Federations unable to account for KSh3.9 billion from Sports Fund – Auditor General

Accounting Officers are in breach of Section 62 of the Public Audit Act, 2015 by failing to adequately prepare for audit which is exhibited by numerous inaccuracies in financial statements presented for audit, lack of requisite supporting documents, several revisions of financial statements and, in some cases, reluctance to cooperate with the auditors during the audit process
Officials of sports federations pose for a photo with Sports, Arts and Social Development Fund officers after a sport’s stakeholders forum on 29 January 2024 in Nairobi. PHOTO/COURTESY

Sports federations have failed to account for KSh3.9 billion of public funds disbursed to them through the Sports, Arts and Social Development Fund, according to the most recent audited government books by Auditor General Nancy Gathungu.

The amount accounts for a staggering 36.79% of the KSh10.6 billion that was released for promotion and development of sports.

In the report covering the financial year ending 30 June 2022, Auditor General Nancy Gathungu also raises questions over irregular disbursements to the Athletics World Under-20 Championships organizing committee, amounting to KSh1.36 billion, primarily due to unjustified procurement methods.
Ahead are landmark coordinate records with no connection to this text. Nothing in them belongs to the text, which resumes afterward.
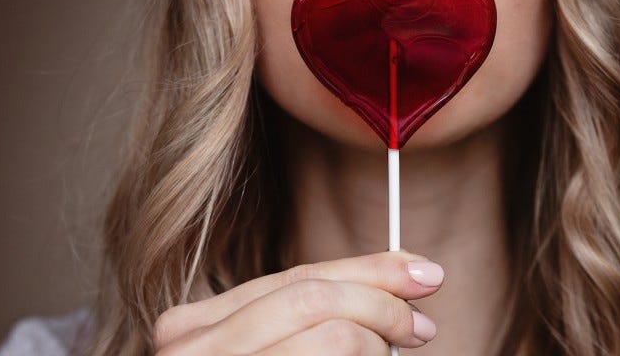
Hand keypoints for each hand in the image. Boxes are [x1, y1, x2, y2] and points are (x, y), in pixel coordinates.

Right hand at [152, 251, 443, 354]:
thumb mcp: (266, 352)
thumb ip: (313, 317)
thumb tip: (402, 274)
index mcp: (196, 328)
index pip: (298, 277)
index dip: (370, 271)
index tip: (424, 273)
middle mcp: (195, 348)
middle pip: (316, 297)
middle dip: (383, 305)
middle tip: (420, 328)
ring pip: (336, 337)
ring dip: (375, 348)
“[…] Review of the procurement documents revealed that procurement of goods, works and services were conducted through restricted tender method. No explanation was provided to justify the choice of the restricted procurement method as required by Section 102(1) of the Public Procurement and Asset Disposal Act, 2015,” reads the report.

“In the circumstances, Management was in breach of the law.”
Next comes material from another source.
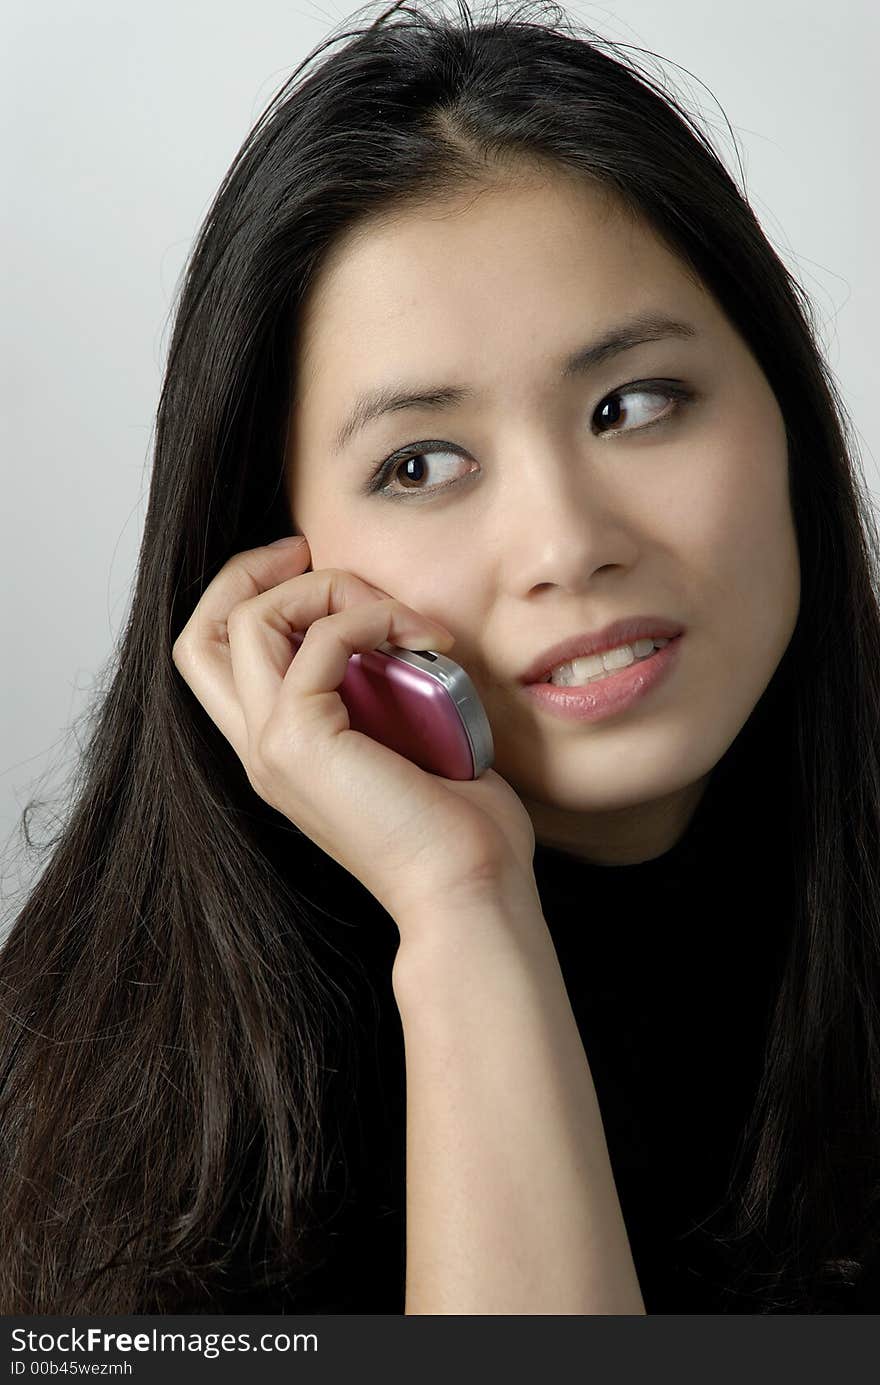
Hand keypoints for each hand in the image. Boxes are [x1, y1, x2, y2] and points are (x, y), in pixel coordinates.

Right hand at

The Fund’s total expenditure for the year in review was KSh.14 billion, KSh.10.6 of which went into sports activities.

“In the circumstances, the regularity, accuracy and completeness of promotion and development of sports returns amounting to KSh.10,605,595,467 could not be confirmed,” concludes Gathungu in her qualified opinion.

Breach of law

Ms. Gathungu also indicts the Fund on a number of areas some of which have since been addressed, including the lack of a substantive Chief Executive Officer and irregularity in the appointment of the chairman of the board of directors. Other concerns were weak corporate governance structures and lack of internal audit systems, all of which flout the law.
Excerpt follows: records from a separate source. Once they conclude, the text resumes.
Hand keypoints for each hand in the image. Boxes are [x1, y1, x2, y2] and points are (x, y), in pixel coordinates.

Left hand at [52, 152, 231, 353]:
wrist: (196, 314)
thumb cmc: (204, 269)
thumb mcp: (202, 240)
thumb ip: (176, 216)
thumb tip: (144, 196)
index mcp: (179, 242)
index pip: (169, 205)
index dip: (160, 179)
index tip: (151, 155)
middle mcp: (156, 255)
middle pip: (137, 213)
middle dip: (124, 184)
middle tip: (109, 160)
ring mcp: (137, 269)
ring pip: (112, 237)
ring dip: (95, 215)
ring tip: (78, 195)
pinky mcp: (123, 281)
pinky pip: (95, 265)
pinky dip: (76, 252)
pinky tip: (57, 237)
At the time of audit, the board of the Fund was headed by General (Retired) Jackson Tuwei, the Athletics Kenya boss, appointed by the Head of Public Service contrary to Regulation 8(3)(4) of the Public Finance Management (Sports, Arts and Social Development Fund) Regulations, 2018, which require board members to be appointed the Cabinet Secretary, one of whom will be designated chairman by the Head of State. 

“Further, the Oversight Board passed resolutions affecting the operations of the Fund during four (4) different Board meetings attended by three (3) Board Members contrary to Regulation 8(8) of the Public Finance Management (Sports, Arts and Social Development Fund) Regulations, 2018 which states that the quorum for the conduct of meetings of the Board shall be four members. In addition, five (5) Oversight Board minutes for the meetings held during the year were not signed.

“In the circumstances, Management was in breach of the law and the efficiency and  effectiveness of governance systems could not be confirmed.”

The Fund has since appointed a substantive CEO in Nuh Mohammed, while President William Ruto regularized General Tuwei’s position as chairman through a gazette notice effective 18 November 2022 for a period of three years. Mr Mohammed was appointed in August 2023.

Tuwei is cited for KSh. 70,000 allowances he received for chairing board meetings at a time when his appointment to the position was irregular, while the board management is indicted for a number of procedural flaws in submitting the audit returns. 

Subsequent disbursements

“Management was in breach of the law. In the circumstances, the financial statements do not comply with the financial reporting guidelines issued by the Public Sector Accounting Standards Board.”

Kenyans must question why and how, in spite of their failure to account for the billions of taxpayers money, the federations have continued to receive funding from public coffers through the Fund.

“The Fund continued to disburse money to sports organizations that had not accounted for previous moneys contrary to the provisions of Regulation 15(5) of the Public Finance Management (Sports, Arts and Social Development) Regulations, 2018 which provides that a recipient who fails to comply with Paragraph (2)(3) shall not be eligible for any subsequent disbursement until full compliance.”

There is no public information or data available to show which sports federations had received the yet-to-be-accounted for monies but a source tells Kurunzi News that football, athletics, rugby and volleyball are the greatest beneficiaries of the irregular disbursements.